━━━━━ Records for this exercise

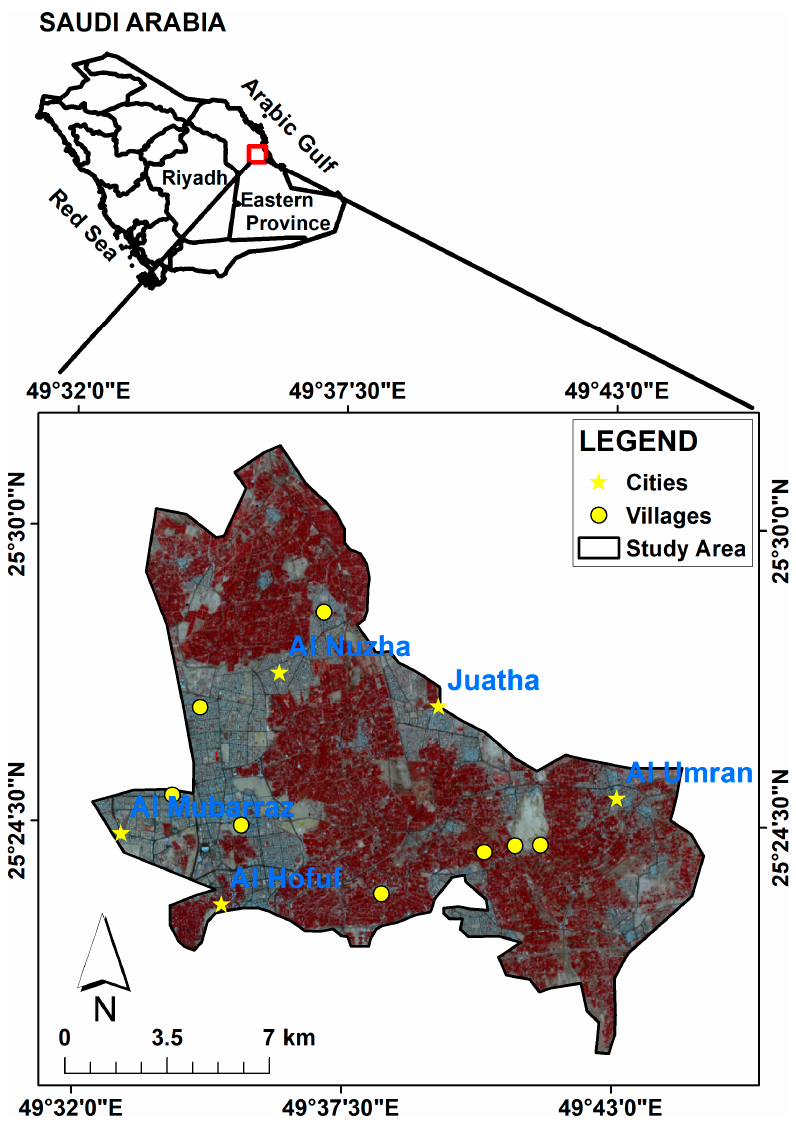
Figure 2. The geographical location of the study area. Agricultural activity is a principal livelihood for the citizens of Al-Ahsa, and mostly relies on a water supply from a number of springs in addition to underground sources. Alghannam and Al-Qahtnai [34] documented that the Al-Ahsa Oasis is a crucial agricultural area for the eastern region of the Kingdom. The overall cultivated area is around 8000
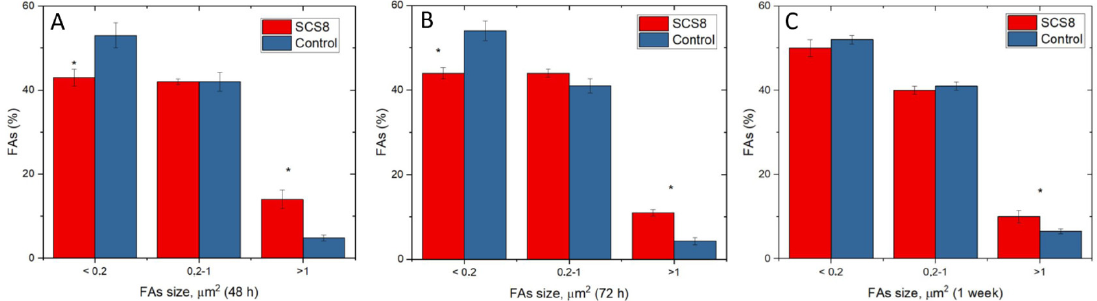
Figure 15. Percentage of FAs according to size. Comparative analysis between cells grown on SCS8 and control groups at ( A ): 48 h in culture; ( B ): 72 h hours in culture; ( C ): 1 week in culture. Data are quantified in Image J (*); p < 0.05.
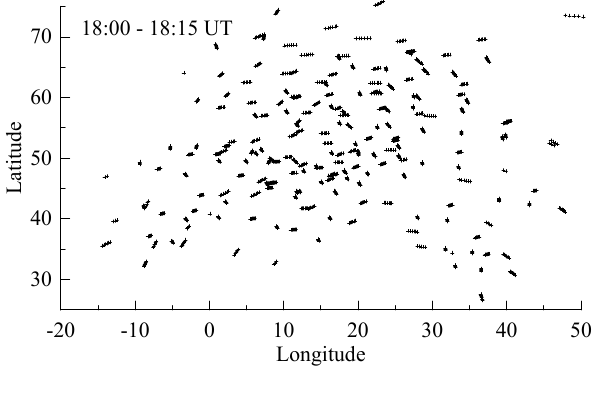
Fig. 3. The available TEC observations at 350km altitude for a 15min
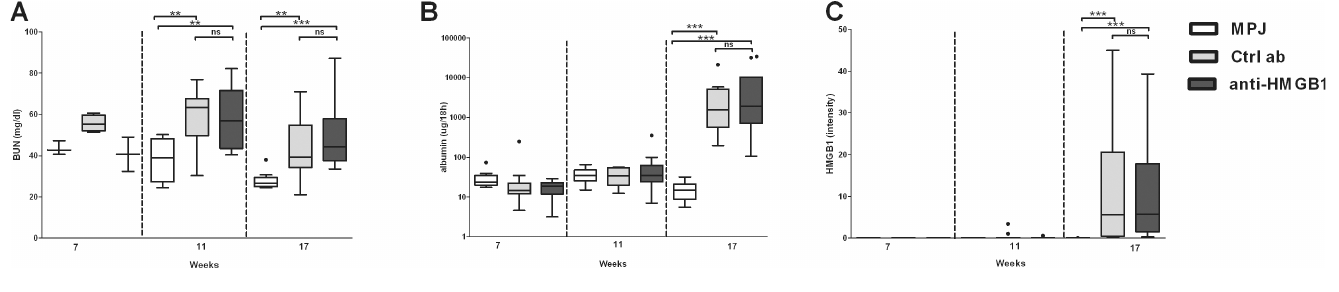
Figure 5. HMGB1 mAb treatment of MRL/lpr mice does not affect albuminuria and HMGB1 urine levels. (A) Renal function was determined by measuring BUN levels at wks 7, 11 and 17. (B) Albumin was measured by ELISA in 18-h urine of MRL/MPJ (n = 10) and MRL/lpr (n = 10–12) mice at wks 7, 11 and 17. (C) HMGB1 was measured by Western blotting in 18-h urine of MRL/MPJ (n = 10) and MRL/lpr (n = 10–12) mice at wks 7, 11 and 17. HMGB1 levels are presented as values of fluorescence intensity and were normalized against a standard of Jurkat cell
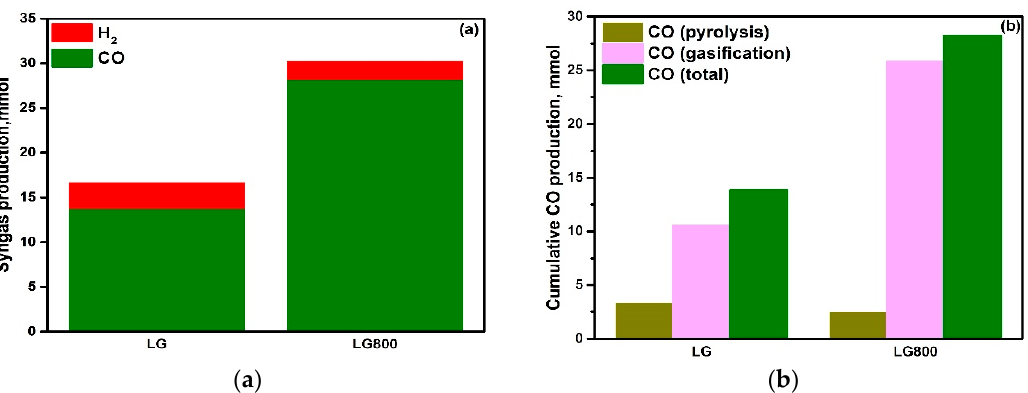
Figure 12. Syngas production ( a ), and shares of pyrolysis and gasification steps to the overall CO production for LG and LG800 ( b ) during isothermal CO 2 gasification tests at 800 ◦ C. Fuel: 500 mg, Flowrate: 30 cm 3 /min.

━━━━━━━━━━

#### Task description
The answer must be the full listing, exact in every line, with the pictures removed.

#### Reply to the exercise
Figure 2. The geographical location of the study area. Agricultural activity is a principal livelihood for the citizens of Al-Ahsa, and mostly relies on a water supply from a number of springs in addition to underground sources. Alghannam and Al-Qahtnai [34] documented that the Al-Ahsa Oasis is a crucial agricultural area for the eastern region of the Kingdom. The overall cultivated area is around 8000
Figure 15. Percentage of FAs according to size. Comparative analysis between cells grown on SCS8 and control groups at ( A ): 48 h in culture; ( B ): 72 h hours in culture; ( C ): 1 week in culture. Data are quantified in Image J (*); p < 0.05.
Fig. 3. The available TEC observations at 350km altitude for a 15min
Figure 5. HMGB1 mAb treatment of MRL/lpr mice does not affect albuminuria and HMGB1 urine levels. (A) Renal function was determined by measuring BUN levels at wks 7, 11 and 17. (B) Albumin was measured by ELISA in 18-h urine of MRL/MPJ (n = 10) and MRL/lpr (n = 10–12) mice at wks 7, 11 and 17. (C) HMGB1 was measured by Western blotting in 18-h urine of MRL/MPJ (n = 10) and MRL/lpr (n = 10–12) mice at wks 7, 11 and 17. HMGB1 levels are presented as values of fluorescence intensity and were normalized against a standard of Jurkat cell
Figure 12. Syngas production ( a ), and shares of pyrolysis and gasification steps to the overall CO production for LG and LG800 ( b ) during isothermal CO 2 gasification tests at 800 ◦ C. Fuel: 500 mg, Flowrate: 30 cm 3 /min.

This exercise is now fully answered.